The records below:

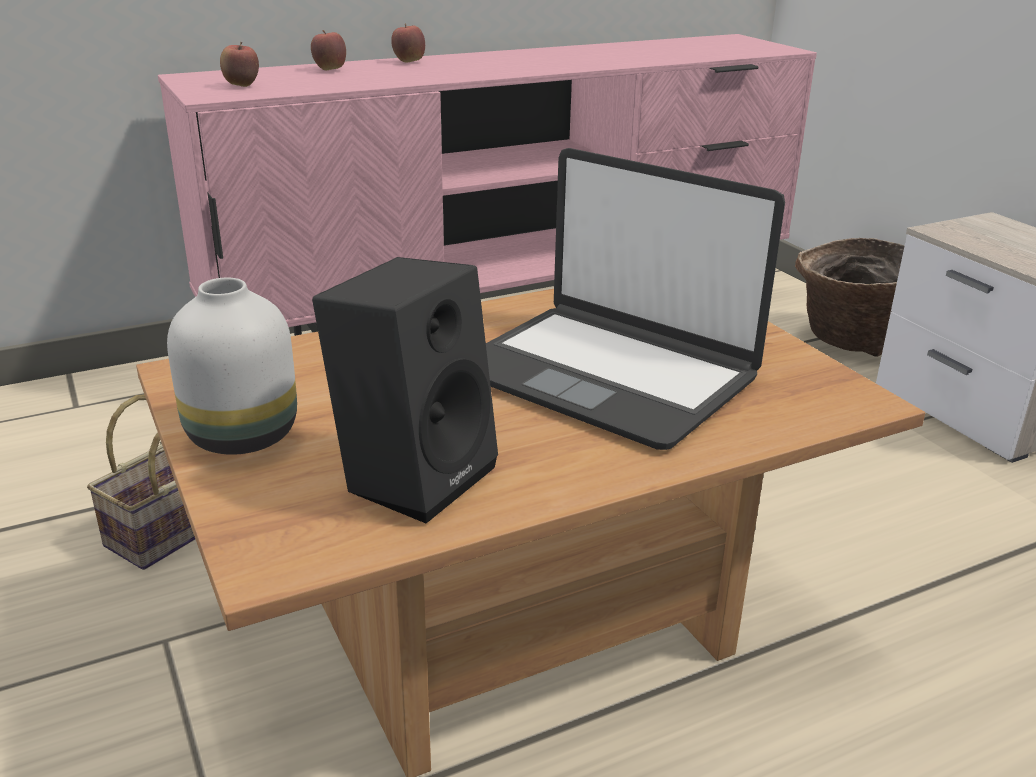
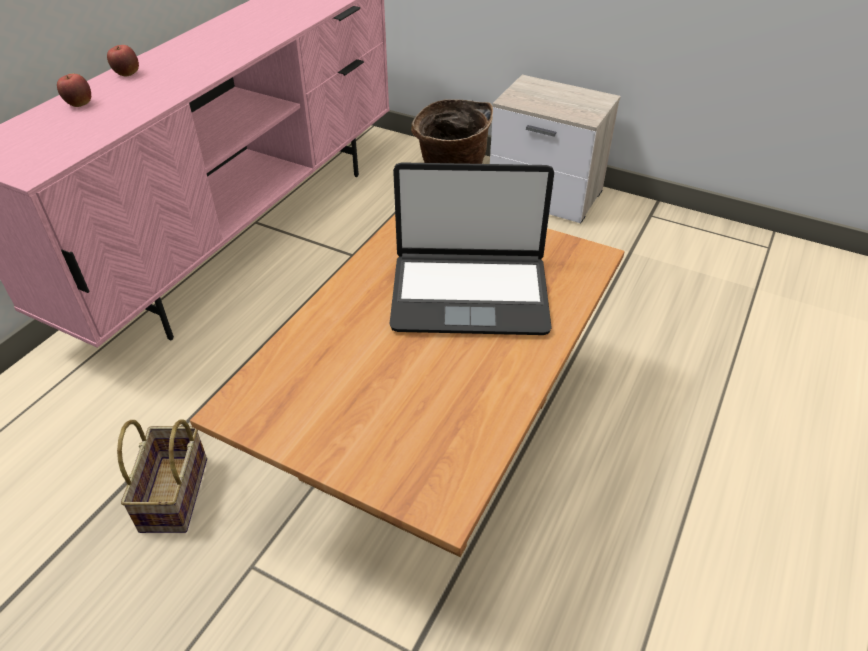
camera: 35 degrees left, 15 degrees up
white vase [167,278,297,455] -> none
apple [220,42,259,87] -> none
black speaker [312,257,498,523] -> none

End of The records.
The records below:

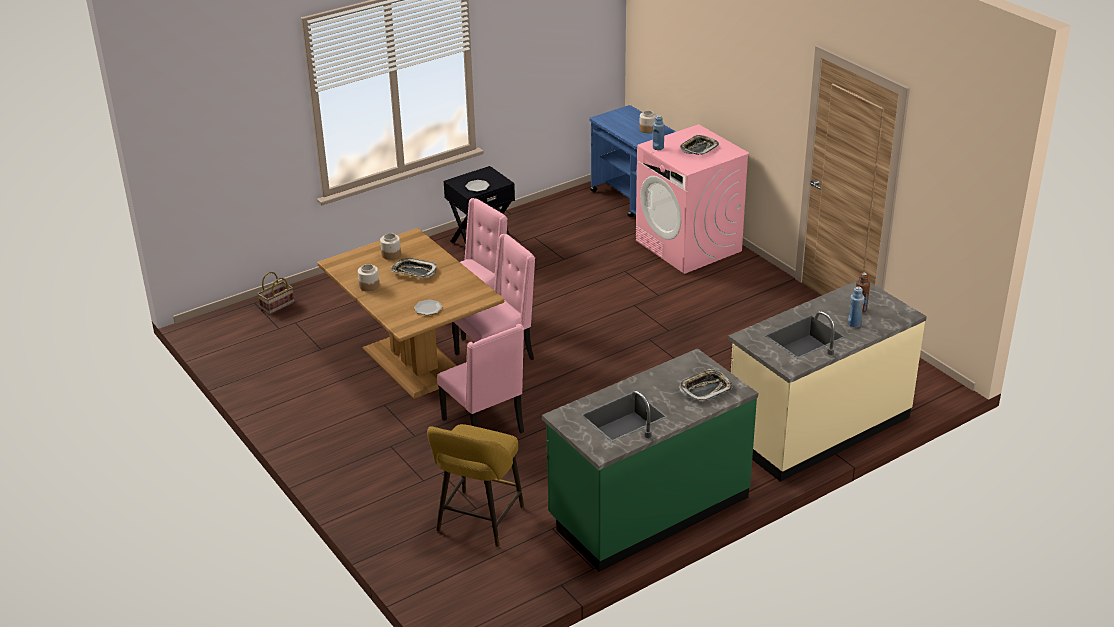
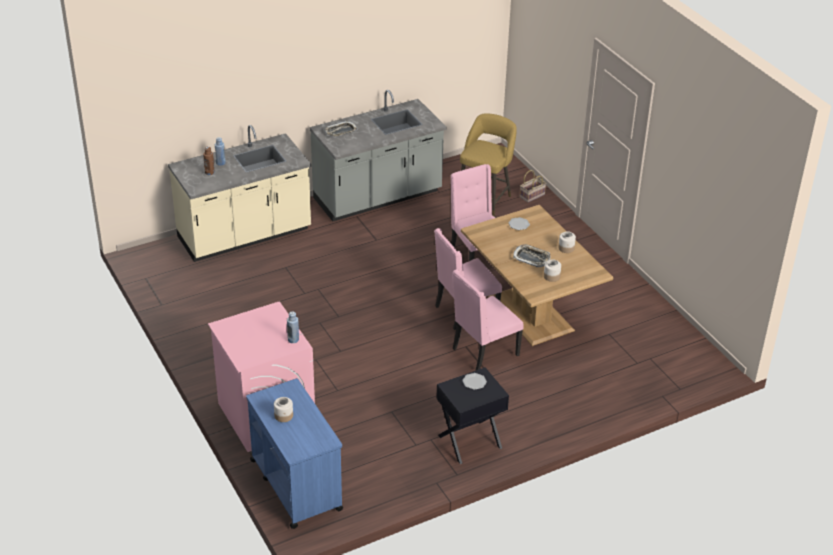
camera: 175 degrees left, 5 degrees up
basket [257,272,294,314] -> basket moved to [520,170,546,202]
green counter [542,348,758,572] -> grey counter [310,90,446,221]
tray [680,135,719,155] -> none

End of The records.
The records below:

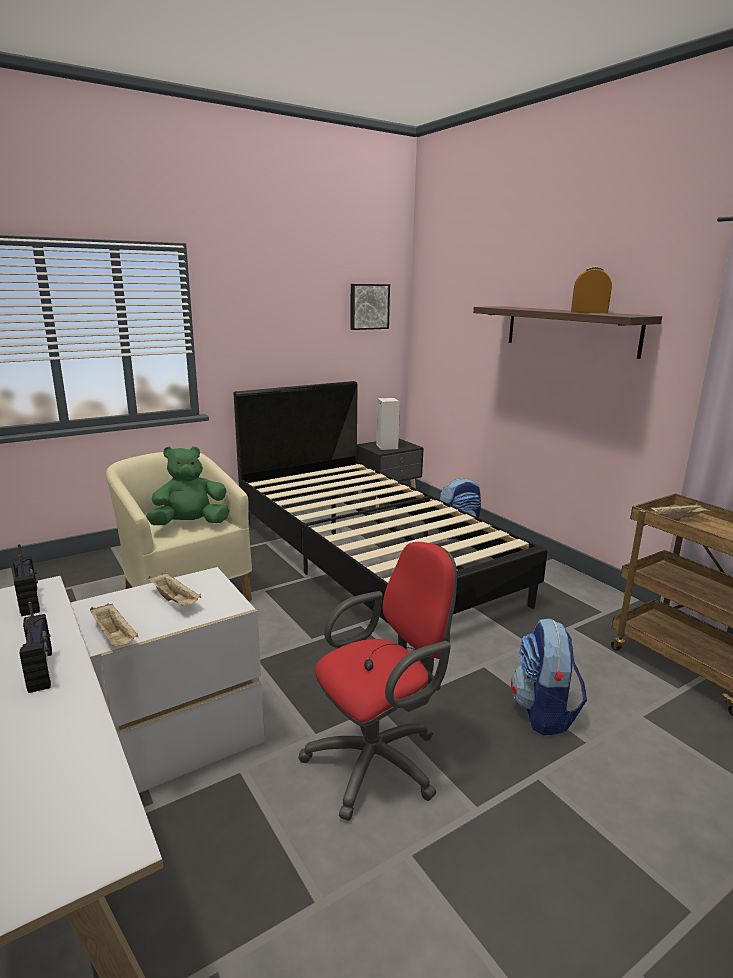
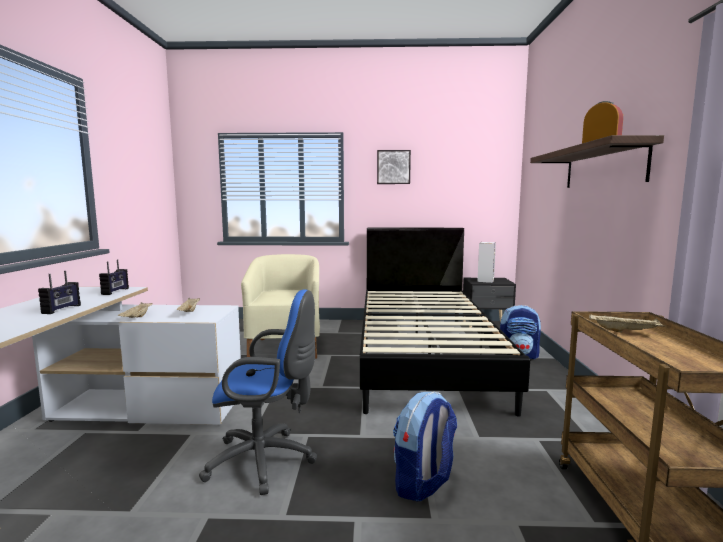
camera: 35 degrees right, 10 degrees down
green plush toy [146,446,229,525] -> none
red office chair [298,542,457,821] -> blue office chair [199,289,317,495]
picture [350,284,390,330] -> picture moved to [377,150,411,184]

End of The records.

## Task item:
Beginning at the line above with "camera: 35 degrees left, 15 degrees up" and finishing at the line with "black speaker [312,257,498,523] -> none", return each line exactly and return nothing else.

## Exercise answer:
camera: 35 degrees left, 15 degrees up
white vase [167,278,297,455] -> none
apple [220,42,259,87] -> none
black speaker [312,257,498,523] -> none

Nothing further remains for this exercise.